The company launched the preferred stock program in late March 2026 and raised about $21 billion. Proceeds from the Stretch preferred issuance, combined with sales of MSTR stock, were directed into additional company Bitcoin purchases.
Strategy’s approach centers on treating Bitcoin as a primary treasury reserve and accumulating during periods of market uncertainty. The company’s multi-year buildup reflects a long-term thesis, but it also exposes its balance sheet to significant mark-to-market volatility.

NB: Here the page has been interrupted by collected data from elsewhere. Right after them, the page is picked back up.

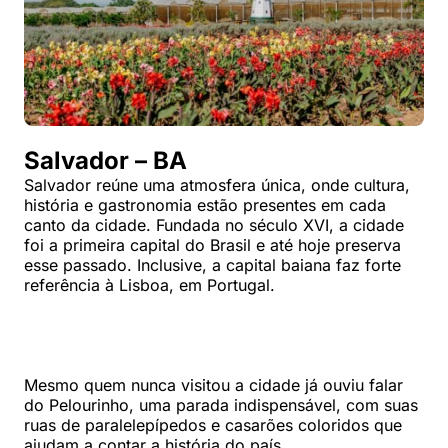
Salvador – BA
Salvador reúne uma atmosfera única, onde cultura,
história e gastronomia estão presentes em cada
canto da cidade. Fundada no século XVI, a cidade
foi a primeira capital do Brasil e até hoje preserva
esse passado. Inclusive, a capital baiana faz forte
referência à Lisboa, em Portugal.
Mesmo quem nunca visitou a cidade já ouviu falar
do Pelourinho, uma parada indispensável, com suas
ruas de paralelepípedos e casarões coloridos que
ajudam a contar a história do país.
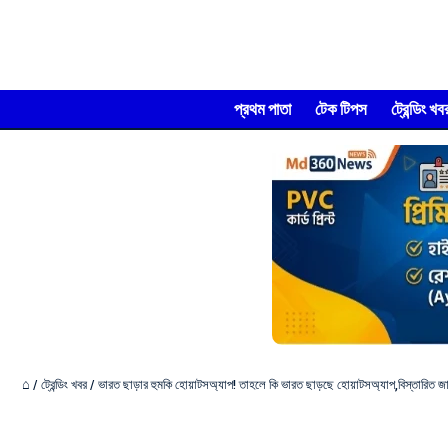
প্রথম পাতা
টেক টিপস
ট্রেন্ডিং খব
⌂
/
ট্রেন্ডিং খবর
/
ভারত ছাড়ার হুমকি হোয়াটসঅ্যাপ! তাহলে কি ভারত ছাড়ছে হোয়াটসঅ্যাপ,বিস্তারিত জ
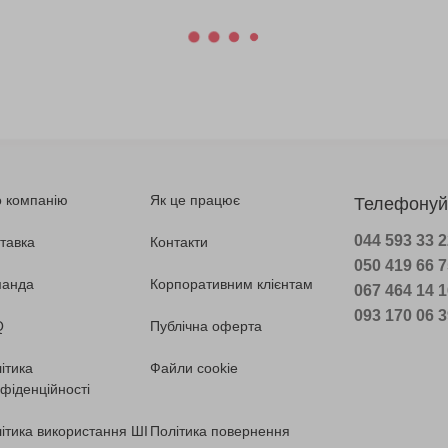
 компанію
Як це працює
Телефонуй
044 593 33 
тавка
Контакти
050 419 66 
манда
Корпоративним клієнтам
067 464 14 
093 170 06 
Q
Публічна оферта
ітика
Файли cookie
фіденційності
ітика використання ШІ
Політика повернення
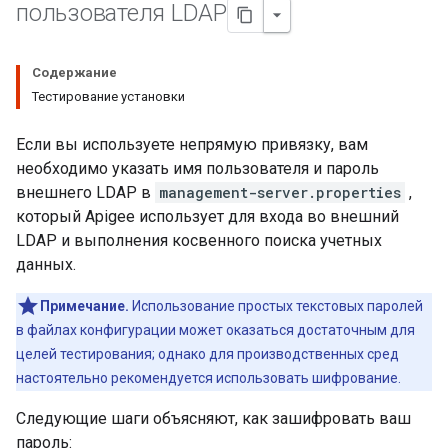
пользователя LDAP
Содержание
Тестирование установки
Если вы используете непрямую привязку, вам
необходимо указать имя пользователя и пароль
внешнего LDAP в
management-server.properties
,
который Apigee использует для входа во внешний
LDAP и выполнения косвенного поиска учетных
данных.
Примечание.
Использование простых текстовых паролей
в файлах конфигурации может оказаться достаточным для
целей тестирования; однако для производственных сред
настоятельно рекомендуется использовать шифрование.
Следующие шаги объясняют, как зашифровать ваш
пароль:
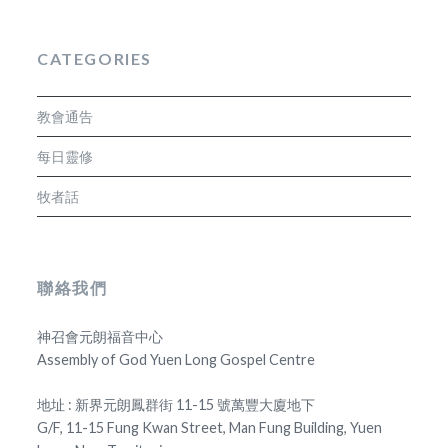
CATEGORIES
教會通告
每日靈修
牧者話
聯絡我們
神召會元朗福音中心
Assembly of God Yuen Long Gospel Centre
地址 : 新界元朗鳳群街 11-15 號萬豐大廈地下
G/F, 11-15 Fung Kwan Street, Man Fung Building, Yuen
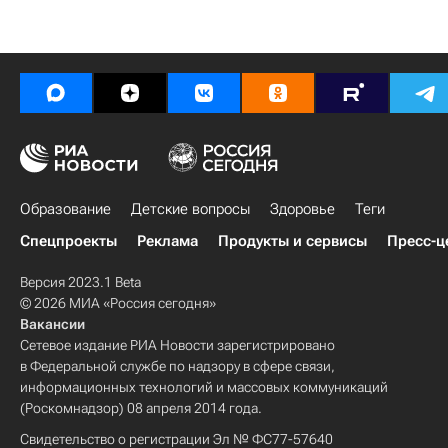
Образование
Детские вопросы
Здоровье
Теги
Спецпроекты
Реклама
Продукты и сервисы
Пресс-ц
Версия 2023.1 Beta
© 2026 МИА «Россия сегодня»
Вакансии
Сетевое издание РИА Новости зарегистрировано
в Федеральной службе по надзору в сфере связи,
информационных технологий и массовых коммуникаций
(Роскомнадзор) 08 апреля 2014 года.
Свидетельство о регистрации Эл № ФС77-57640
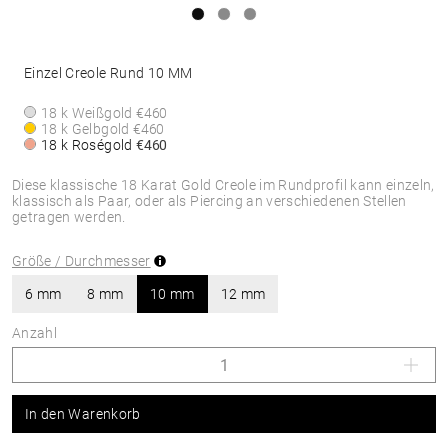
Einzel Creole Rund 10 MM
18 k Weißgold
€460
18 k Gelbgold
€460
18 k Roségold
€460
Diese klassische 18 Karat Gold Creole im Rundprofil kann einzeln,
klassisch als Paar, oder als Piercing an verschiedenen Stellen
getragen werden.
Größe / Durchmesser
6 mm
8 mm
10 mm
12 mm
Anzahl
In den Warenkorb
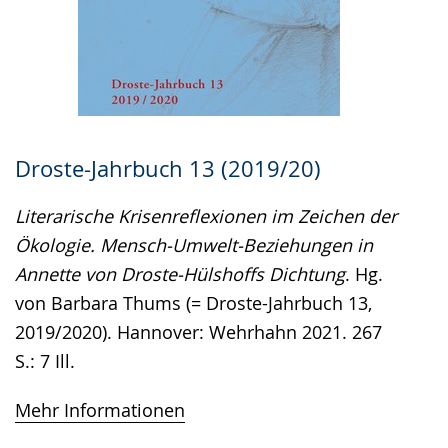
Droste-Jahrbuch 13 (2019/20)
Literarische Krisenreflexionen im Zeichen der
Ökologie. Mensch-Umwelt-Beziehungen in
Annette von Droste-Hülshoffs Dichtung
. Hg.
von Barbara Thums (= Droste-Jahrbuch 13,
2019/2020). Hannover: Wehrhahn 2021. 267
S.: 7 Ill.
Mehr Informationen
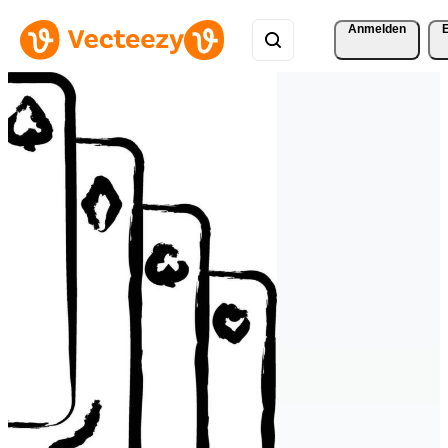
Anmelden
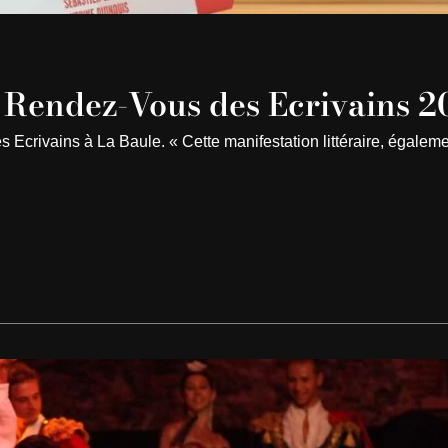
e Rendez-Vous des Ecrivains 
s Ecrivains à La Baule. « Cette manifestation littéraire, égalem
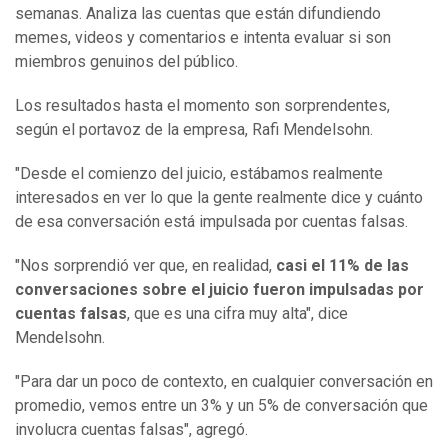
semanas. Analiza las cuentas que están difundiendo
memes, videos y comentarios e intenta evaluar si son
miembros genuinos del público.
Los resultados hasta el momento son sorprendentes,
según el portavoz de la empresa, Rafi Mendelsohn.
"Desde el comienzo del juicio, estábamos realmente
interesados en ver lo que la gente realmente dice y cuánto
de esa conversación está impulsada por cuentas falsas.
"Nos sorprendió ver que, en realidad,
casi el 11% de la
s
conversaci
ones
sobre el juicio
fueron
impulsada
s
por
cuentas falsas
, que es una cifra muy alta", dice
Mendelsohn.
"Para dar un poco de contexto, en cualquier conversación en
promedio, vemos entre un 3% y un 5% de conversación que
involucra cuentas falsas", agregó.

Strategy’s continued scale of purchases also signals institutional demand for Bitcoin. When a publicly traded company repeatedly allocates billions of dollars into a single digital asset, it can shape sentiment among other investors, asset managers, and high-net-worth participants.
Market participants will be watching whether Strategy maintains its current pace of accumulation or adjusts based on regulatory developments, macroeconomic conditions, or Bitcoin price movements. The company’s recent actions indicate it is prepared to continue deploying capital into Bitcoin when it deems conditions favorable.
Overall, Strategy’s April 2026 purchase of 4,871 BTC at an average of $67,718—financed through STRC and MSTR stock issuance—underscores its conviction in Bitcoin as a core treasury asset and keeps attention on its high-risk, high-conviction strategy for digital reserves.